PARIS (awp/afp) - Le volumineux projet de loi Pacte, qui doit donner de l'air aux entreprises, arrive mardi dans l'hémicycle du Sénat. Accueilli favorablement dans son esprit par la majorité de droite, il risque cependant de buter sur la question de la privatisation d'ADP.

Porté par le ministre de l'Économie Bruno Le Maire, le "plan d'action pour la croissance et la transformation des entreprises" a été adopté en première lecture en octobre par l'Assemblée nationale. Le Sénat s'en saisit à son tour durant deux semaines, en vue d'un vote solennel le 12 février.

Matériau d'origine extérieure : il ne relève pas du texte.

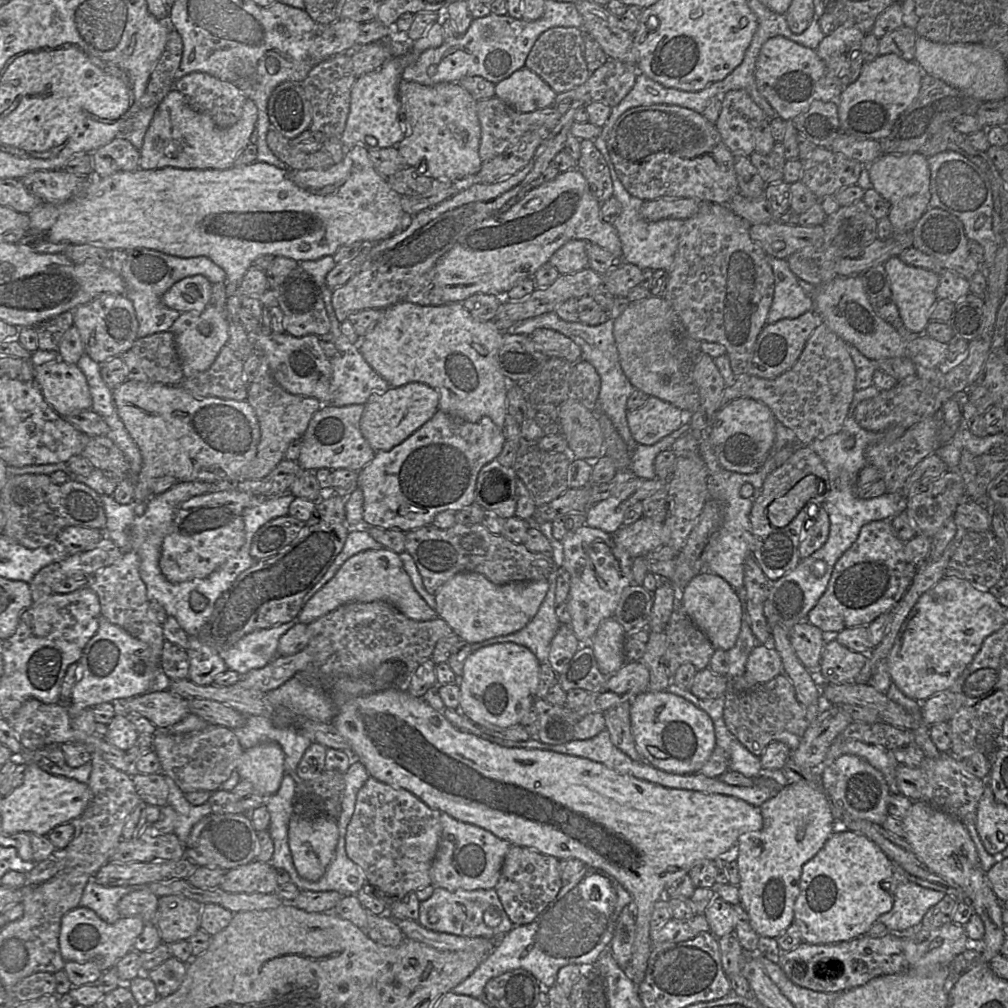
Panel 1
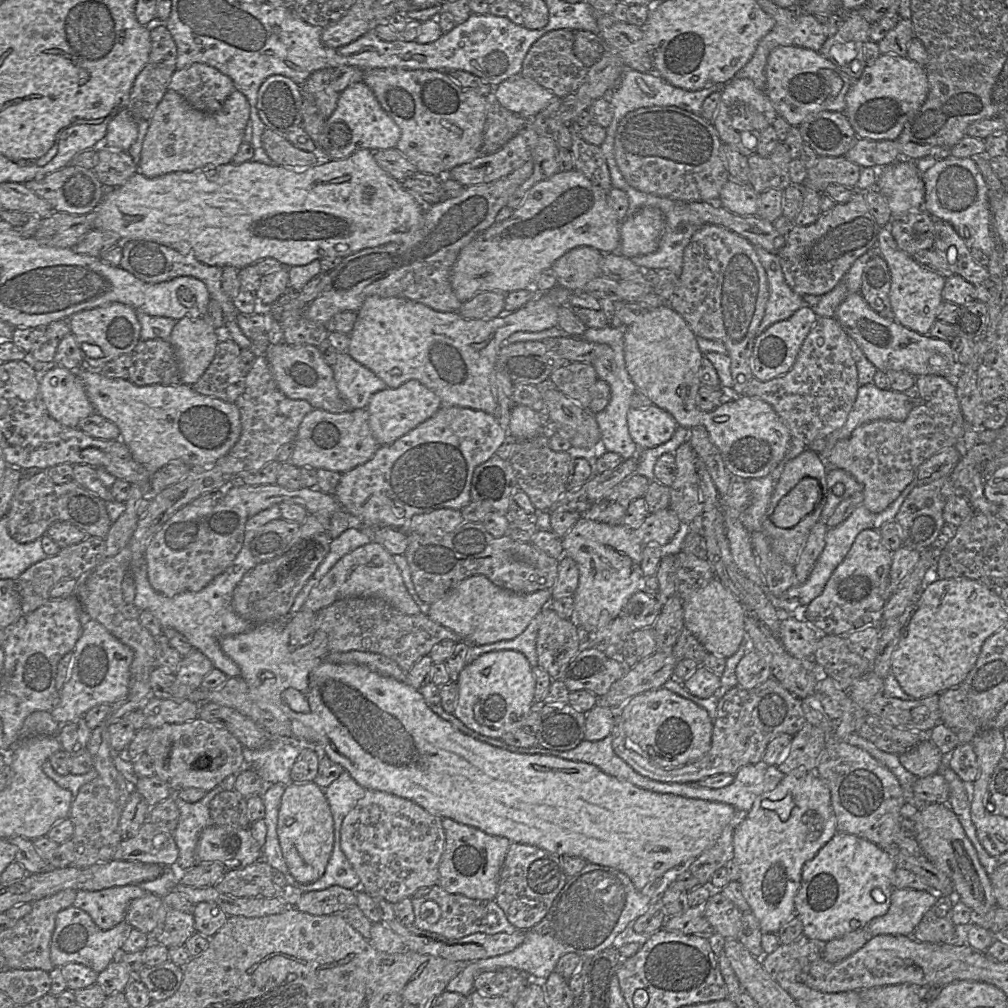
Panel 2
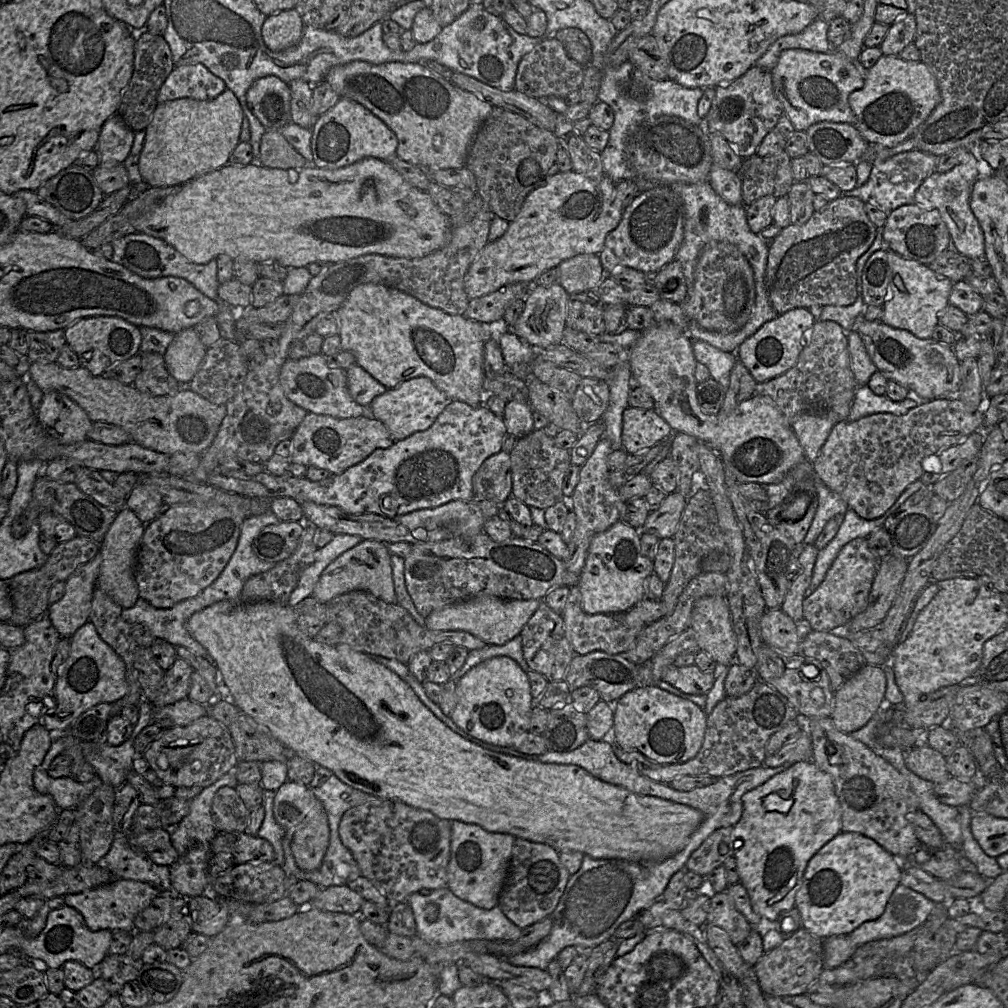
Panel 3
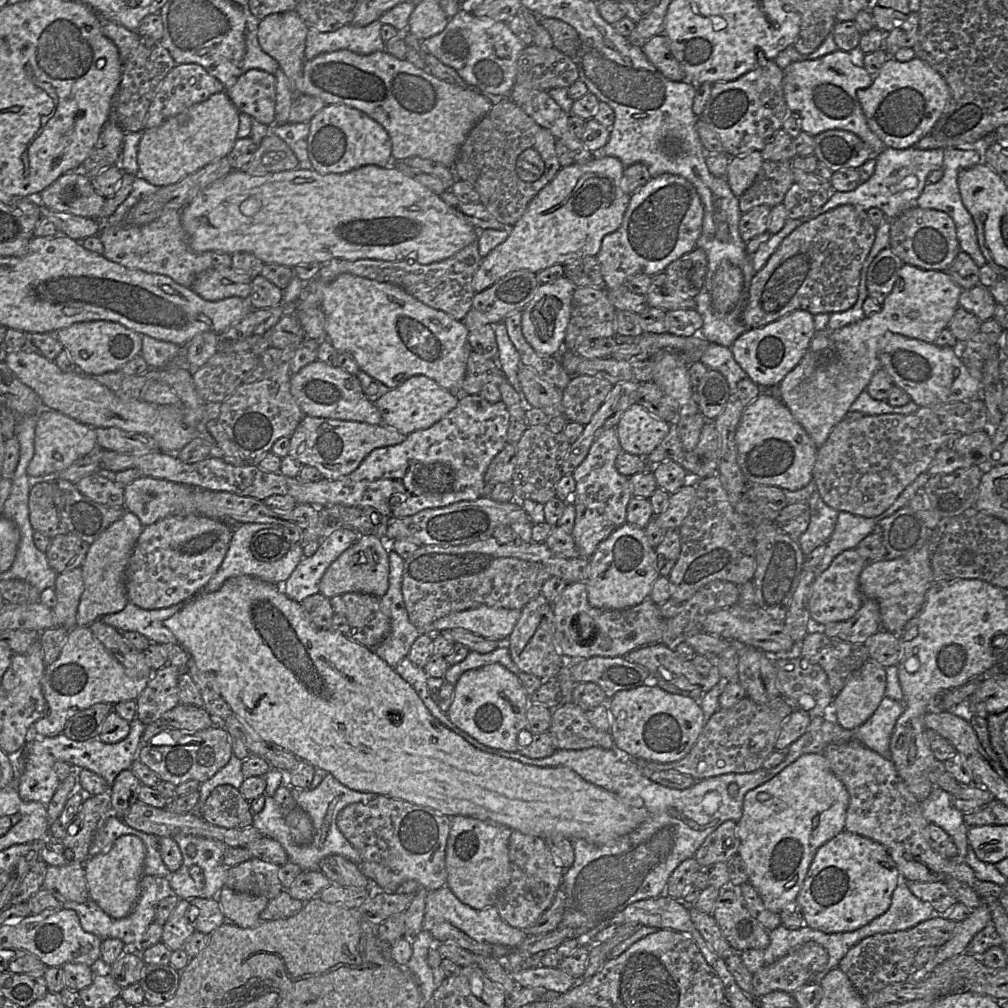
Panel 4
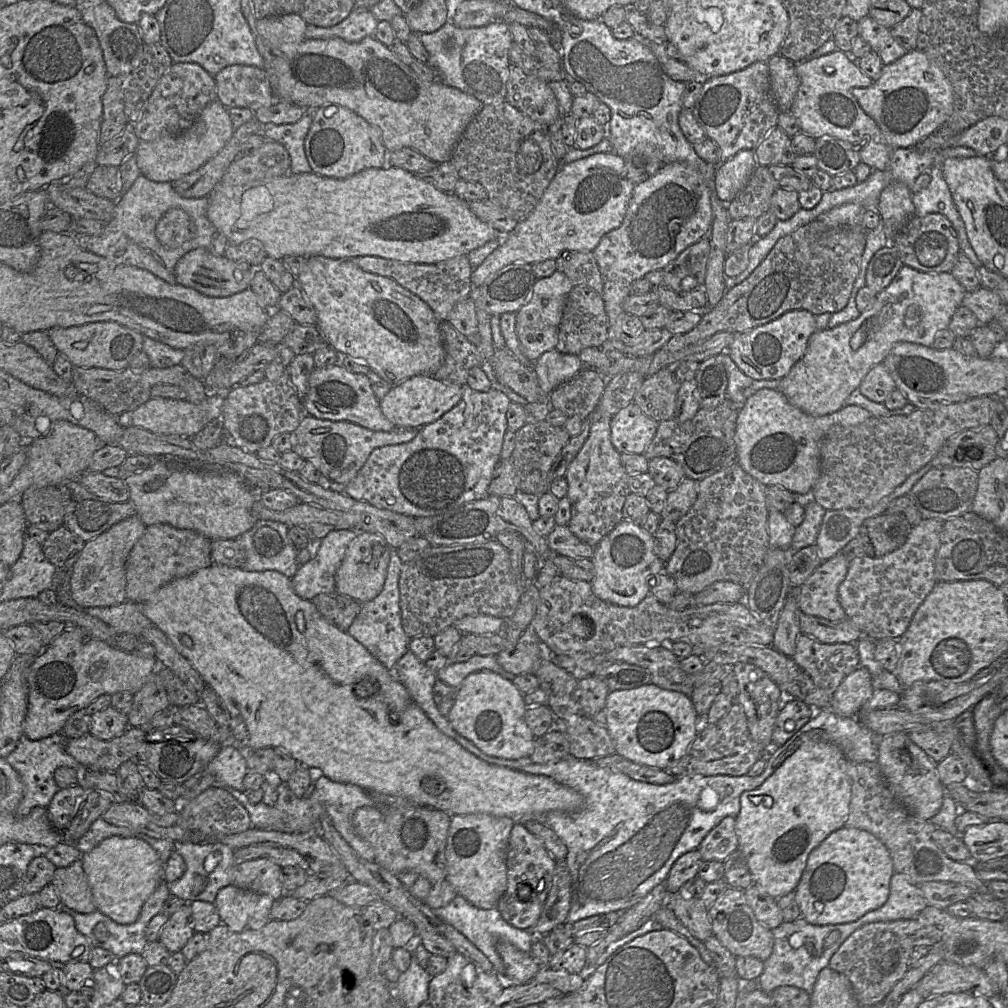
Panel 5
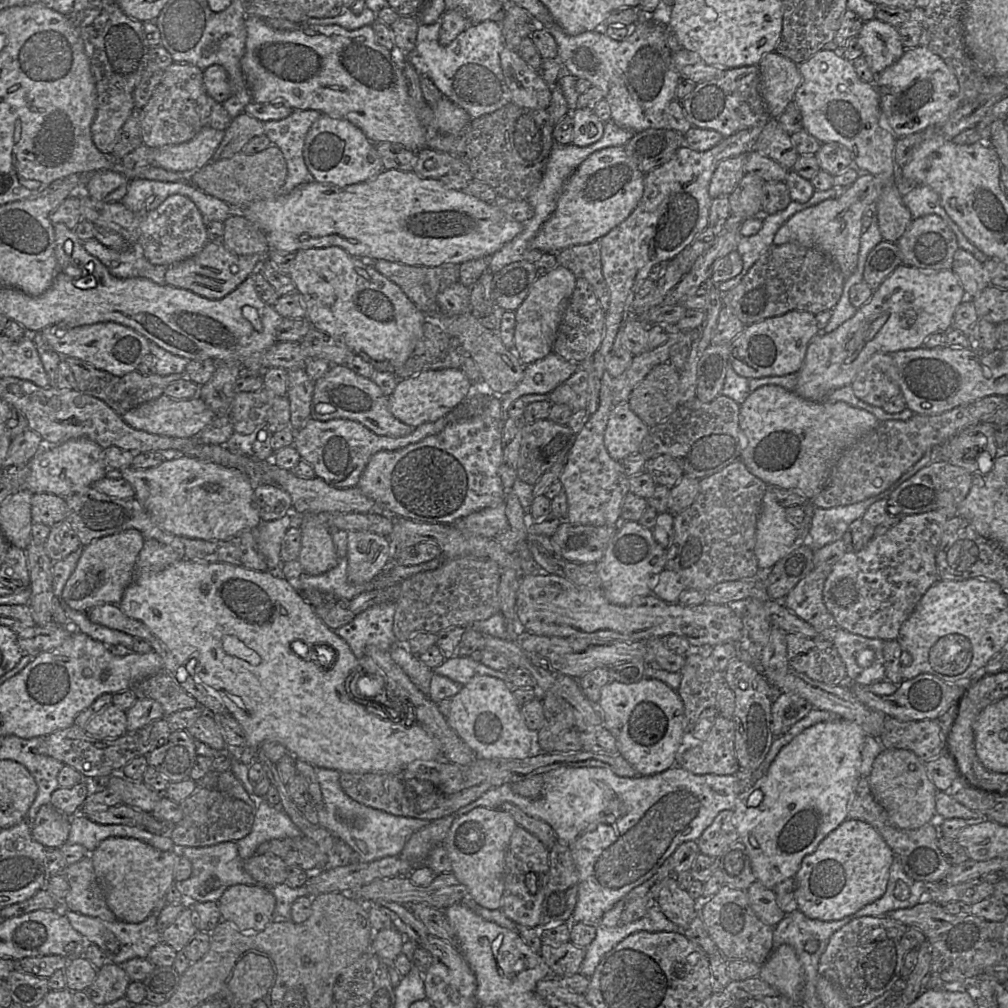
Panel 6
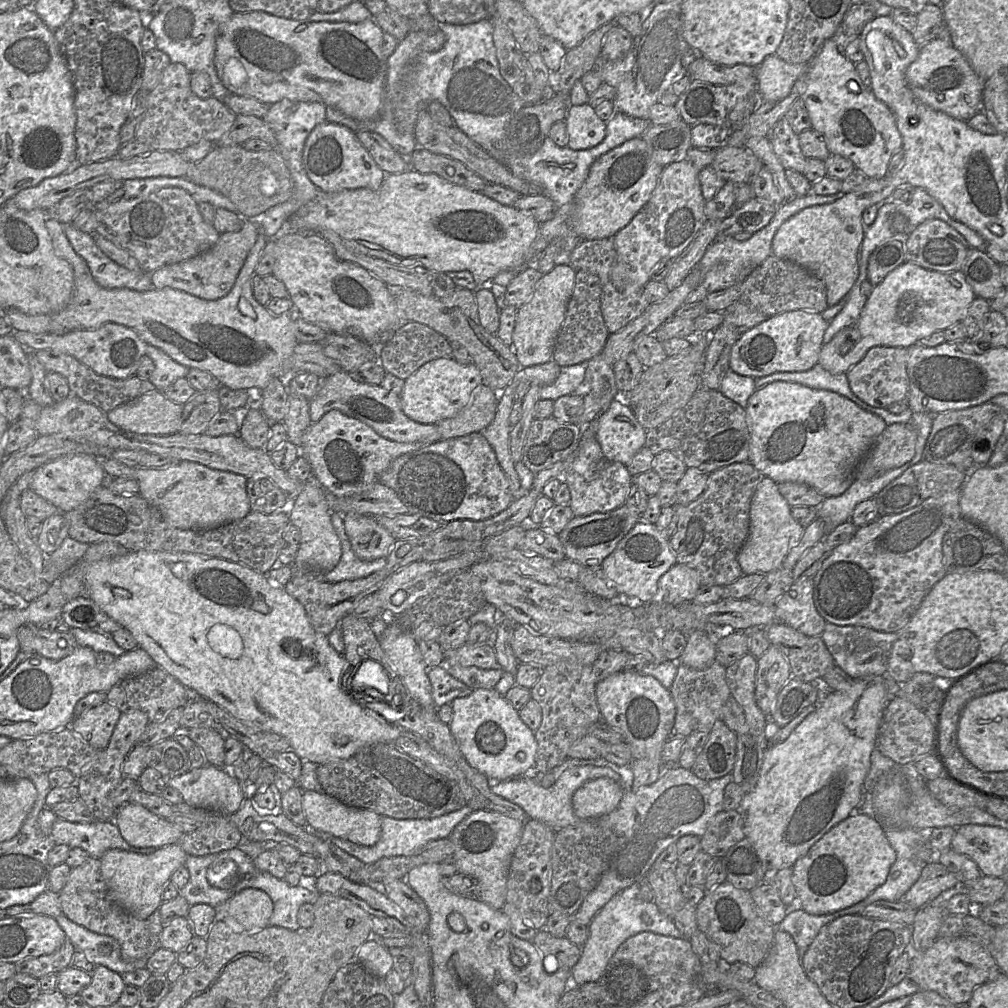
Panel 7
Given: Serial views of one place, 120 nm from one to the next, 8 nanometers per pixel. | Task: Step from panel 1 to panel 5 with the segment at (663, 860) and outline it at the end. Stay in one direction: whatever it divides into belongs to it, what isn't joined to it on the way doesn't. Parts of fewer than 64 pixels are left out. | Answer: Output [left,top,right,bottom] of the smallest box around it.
[142,564,584,823]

"Cela fait deux ans ou presque que je travaille sur ce projet de loi. J'estime qu'il aurait dû être adopté en trois mois pour transformer les seuils (fiscaux et sociaux), simplifier la vie des PME, alléger les contraintes sur les commerçants, mieux rémunérer les salariés avec intéressement", déclarait le ministre début janvier.

Comme à l'Assemblée, le texte critiqué comme "disparate", "sans ligne conductrice", voire "fourre-tout", a fait l'objet au Palais du Luxembourg d'une commission spéciale. En réponse aux signes d'impatience dont fait montre le ministre, sa présidente centriste Catherine Fournier vante "l'hyper réactivité" des sénateurs "pour optimiser le texte".

"Le Sénat considère ce projet de loi comme capital pour les entreprises", affirme-t-elle à l'AFP.

"Pour favoriser leur compétitivité, la commission a axé son travail sur la simplification et la modernisation, tout en maintenant un cadre protecteur pour les intérêts publics et les intérêts des consommateurs", selon elle.

La commission a aussi élagué le texte de mesures "touchant parfois à l'anecdotique". Le texte initial du gouvernement comportait déjà 73 articles, il a été gonflé jusqu'à 196 par les députés. Les sénateurs en ont déjà supprimé 37, dont un concernant les poinçons sur les bijoux et métaux précieux.

"Bijoux de famille"

Parmi les nombreuses dispositions clés, la privatisation projetée d'ADP (ex-Aéroports de Paris) s'annonce comme "le point dur", avec des questionnements qui dépassent les clivages partisans traditionnels, sur fond de crise des "gilets jaunes" qui soulèvent notamment la question de l'argent public.

"Aujourd'hui, on ne peut pas certifier qu'une majorité se dégagera dans un sens ni dans un autre" sur cette privatisation, estime Michel Canevet, corapporteur centriste, tandis que son homologue LR Jean-François Husson estime de plus en plus vraisemblable l'hypothèse d'un rejet.

Un tel scénario risquerait fort de compromettre un futur accord entre députés et sénateurs en commission mixte paritaire, et une nouvelle lecture dans les deux chambres serait nécessaire, l'Assemblée ayant au final le dernier mot. "Du coup le Sénat aura perdu", glisse un sénateur LREM.

La commission spéciale "a laissé la porte ouverte à un débat en séance", relève Mme Fournier. "Nous avons fait en sorte de mieux réguler les choses, pour garantir une plus grande protection de l'État".

Les Républicains sont divisés, certains résolument hostiles. Pour Philippe Dallier, "c'est clair, c'est non !". "L'État vend les bijoux de famille", déplore Philippe Dominati.

Sans surprise, le groupe CRCE (à majorité communiste) entend s'y opposer farouchement, criant au "scandale d'État" et rappelant les précédents "malheureux" des autoroutes ou de l'aéroport de Toulouse. "Inacceptable", jugent aussi les socialistes.

En commission, les sénateurs ont déjà supprimé les dispositions relatives à la privatisation prévue de la Française des jeux. En ce qui concerne Engie, ils se sont assurés que l'État "conserve un droit de regard" .

L'assouplissement des règles pour l'épargne retraite et la simplification des seuils sont attendus comme d'autres points de discussions serrés.

Sur les seuils sociaux - qui lorsqu'ils sont franchis déclenchent de nouvelles obligations - le texte initial supprimait celui de 20 salariés, les regroupant sur les niveaux de 11, 50 et 250. La commission spéciale du Sénat va plus loin, proposant de passer de 50 à 100.